Schizophrenia

Schizophrenia – A Serious Mental Illness

    The latest US stats indicate that the prevalence of schizophrenia in the country is 0.3%. The number appears to be insignificant. However, many medical experts are of the view that the report has seemingly missed the unreported cases of schizophrenia. To this day, patients who have the signs of the disorder tend to keep their condition in the fear of being stigmatized by society.   A severe kind of mental disorder, Schizophrenia is a condition which negatively impacts a person's decision-making abilities, relationships, emotions, and thinking capabilities. It describes the fragmented or scattered pattern of thinking. Often occurs during late-adulthood, the condition doesn't have a definite cure to date. Since the disorder is a form of a syndrome which means that there are lots of symptoms that can be associated with it, whatever treatment is available these days is aimed at treating the symptoms.   While the onset of the disorder can be at any age, schizophrenia is rare in early adolescence or in childhood. It usually occurs in early adulthood or in late adolescence. The likelihood of a man with the disease is the same as that of a woman's. But a fascinating thing to note is that the disorder tends to present in men at an early age and also affects them severely.    

Symptoms

  There are no typical symptoms that can help define the existence of the disorder in a person. Over the years of study, medical experts have categorized symptoms into three major groups:    

Positive symptoms

  These are psychotic symptoms like hallucinations and delusions. They are the most visible and often the first sign of the outbreak of the disorder. A person suffering from these often clings on to false beliefs and doesn't reject his or her ideas even there is ample proof against the held beliefs.    

Cognitive symptoms

  This involves problems with memory or concentration.
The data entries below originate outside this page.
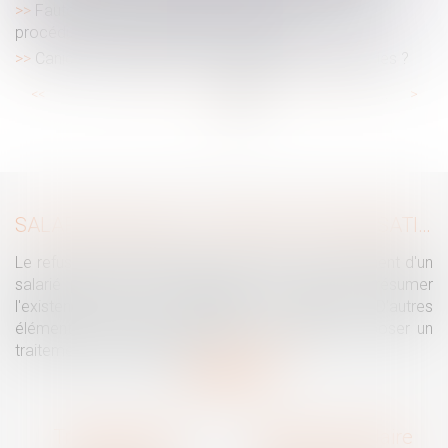
Faute grave et rupture anticipée du CDD : pas de
procédure de licenciement à respecter
Canicule : qui peut recourir au chômage intempéries ?
...
...
<<
<
13
14
15
16
17
18
19
>
>>
SALARIÉ PROTÉGÉ : UN REFUS D'AUTORISATION DE LICENCIEMENT NE SUFFIT PAS À PRÉSUMER UNE DISCRIMINATION SYNDICALE
Le refus par l'administration d'autoriser le licenciement d'un
salarié protégé ne permet pas, à lui seul, de présumer
l'existence d'une discrimination syndicale. D'autres
éléments doivent être apportés pour laisser supposer un
traitement discriminatoire...
Lire la suite
Traguet avocat
Cabinet secondaire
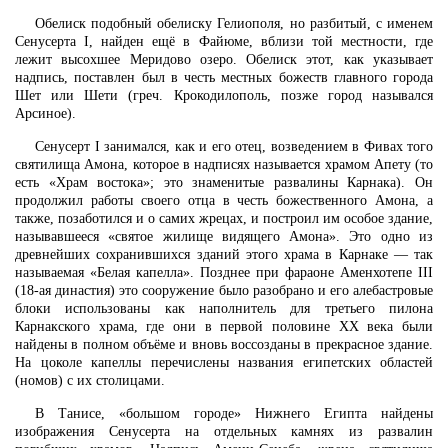
Обелиск подобный обелиску Гелиополя, но разбитый, с именем
Сенусерта I, найден ещё в Файюме, вблизи той местности, где
лежит высохшее Меридово озеро. Обелиск этот, как указывает
надпись, поставлен был в честь местных божеств главного города
Шет или Шети (греч. Крокодилополь, позже город назывался
Арсиное).
Сенусерт I занимался, как и его отец, возведением в Фивах того
святилища Амона, которое в надписях называется храмом Апету (то
есть «Храм востока»; это знаменитые развалины Карнака). Он
продолжил работы своего отца в честь божественного Амона, а
также, позаботился и о самих жрецах, и построил им особое здание,
называвшееся «святое жилище видящего Амона». Это одно из
древнейших сохранившихся зданий этого храма в Карнаке — так
называемая «Белая капелла». Позднее при фараоне Аменхотепе III
(18-ая династия) это сооружение было разобрано и его алебастровые
блоки использованы как наполнитель для третьего пилона
Карнакского храма, где они в первой половине XX века были
найдены в полном объёме и вновь воссозданы в прекрасное здание.
На цоколе капеллы перечислены названия египетских областей
(номов) с их столицами.
В Танисе, «большом городе» Нижнего Египта найдены
изображения Сенусерта на отдельных камнях из развалин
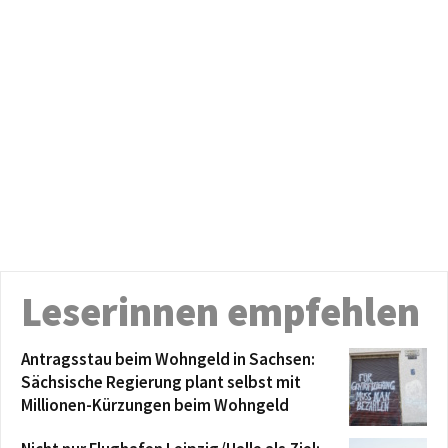
Leserinnen empfehlen
Antragsstau beim Wohngeld in Sachsen:
Sächsische Regierung plant selbst mit
Millionen-Kürzungen beim Wohngeld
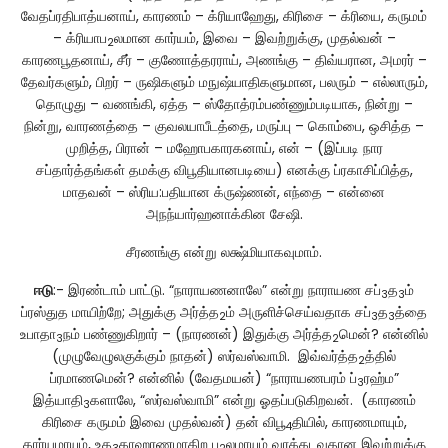
வேதப்ரதிபாத்யனாய், காரணம் – க்ரியாஹேது, கிரிசை – க்ரியை, கருமம்
– க்ரியாப
லமான கார்யம், இவை – இவற்றுக்கு, முதல்வன் –
2
காரணபூதனாய், சீர் – குணோத்தரராய், அணங்கு – திவ்யரான, அமரர் –
தேவர்களும், பிறர் – ருஷிகளும் மநுஷ்யாதிகளுமான, பலரும் – எல்லாரும்,
தொழுது – வணங்கி, ஏத்த – ஸ்தோத்ரம்பண்ணும்படியாக, நின்று –
நின்று, வாரணத்தை – குவலயாபீடத்தை, மருப்பு – கொம்பை, ஒசித்த –
முறித்த, பிரான் – மஹோபகாரகனாய், என் – (இப்படி நார
சப்தார்த்தங்கள் தமக்கு விபூதியானபடியை) எனக்கு ப்ரகாசிப்பித்த,
மாதவன் – ஸ்ரிய:பதியான க்ருஷ்ணன், எந்தை – என்னை
அநந்யார்ஹனாக்கின சேஷி.
சீரணங்கு என்று லக்ஷ்மியாகவுமாம்.
ஈடு
:- இரண்டாம் பாட்டு. “நாராயணனாலே” என்று நாராயண சப்
த
ம்
3
3
ப்ரஸ்துத மாயிற்றே; அதுக்கு அர்த்த
ம் அருளிச்செய்வதாக சப்
த
த்தை
2
3
3
உபாதா
நம் பண்ணுகிறார் – (நாரணன்) இதுக்கு அர்த்த
மென்? என்னில்
3
2
(முழுவேழுலகுக்கும் நாதன்) ஸர்வஸ்வாமி. இவ்வர்த்த
த்தில்
2
ப்ரமாணமென்? என்னில் (வேதமயன்) “நாராயணபரம் ப்
ரஹ்ம”
3
இத்யாதி
களாலே, “ஸர்வஸ்வாமி” என்று ஓதப்படுகிறவன். (காரணம்
3
கிரிசை கருமம் இவை முதல்வன்) தன் விபூ
தியில், காரணமாயும்,
4
கார்யமாயும், உத
காஹரணமாகிற ப
லமாயும் வரக்கடவதான இவற்றுக்கு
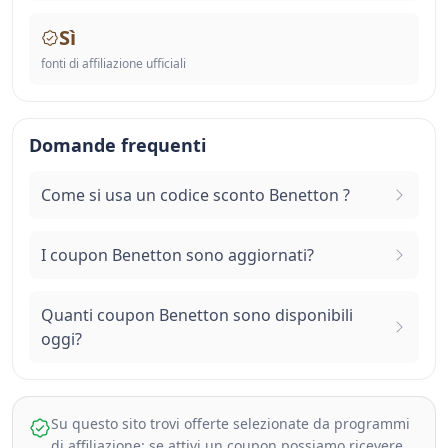
Sì
fonti di affiliazione ufficiali
Domande frequenti
Come si usa un codice sconto Benetton ?
I coupon Benetton sono aggiornati?
Quanti coupon Benetton sono disponibili
oggi?
Su questo sito trovi offerte selezionate da programmi
di affiliazione: se attivi un coupon possiamo ricevere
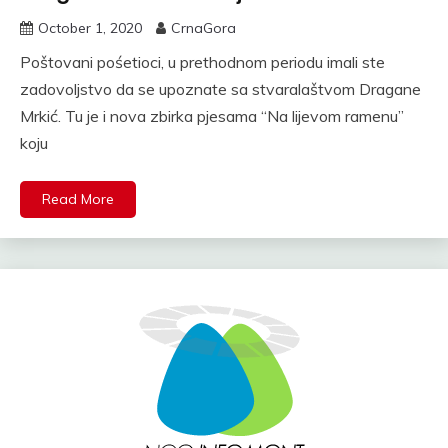
October 1, 2020
CrnaGora
Poštovani pośetioci, u prethodnom periodu imali ste
zadovoljstvo da se upoznate sa stvaralaštvom Dragane
Mrkić. Tu je i nova zbirka pjesama “Na lijevom ramenu”
koju
Read More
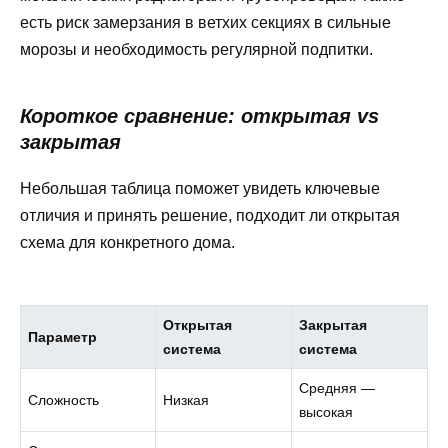
есть риск замерзания в ветхих секциях в сильные
морозы и необходимость регулярной подпитки.
Короткое сравнение: открытая vs
закрытая
Небольшая таблица поможет увидеть ключевые
отличия и принять решение, подходит ли открытая
схема для конкретного дома.
Открытая
Закрытая
Параметр
система
система
Средняя —
Сложность
Низкая
высокая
As a result, a person can have the further problem of disorganized speed or scattered thinking.  They are subtle to the point of being less noticeable.    

Negative symptoms

  Often misdiagnosed as either symptom of depression or side-effects of psychotic drugs, these symptoms cause a reduction in normal activities of a person.  Such people can witness a loss of interest in many things and often develop a condition called the flat affect - where a person doesn't react to anything at all.   All of these symptoms indicate the onset of the disorder. A patient can exhibit all of the symptoms discussed above.    

Treatment

  Complete recovery from the condition is possible, but there are chances of relapses. Patients may be recommended to take medicines throughout their lives. Besides this, a doctor may advise a patient to undergo psychotherapy so that they can better understand how to deal with their thoughts and behaviors.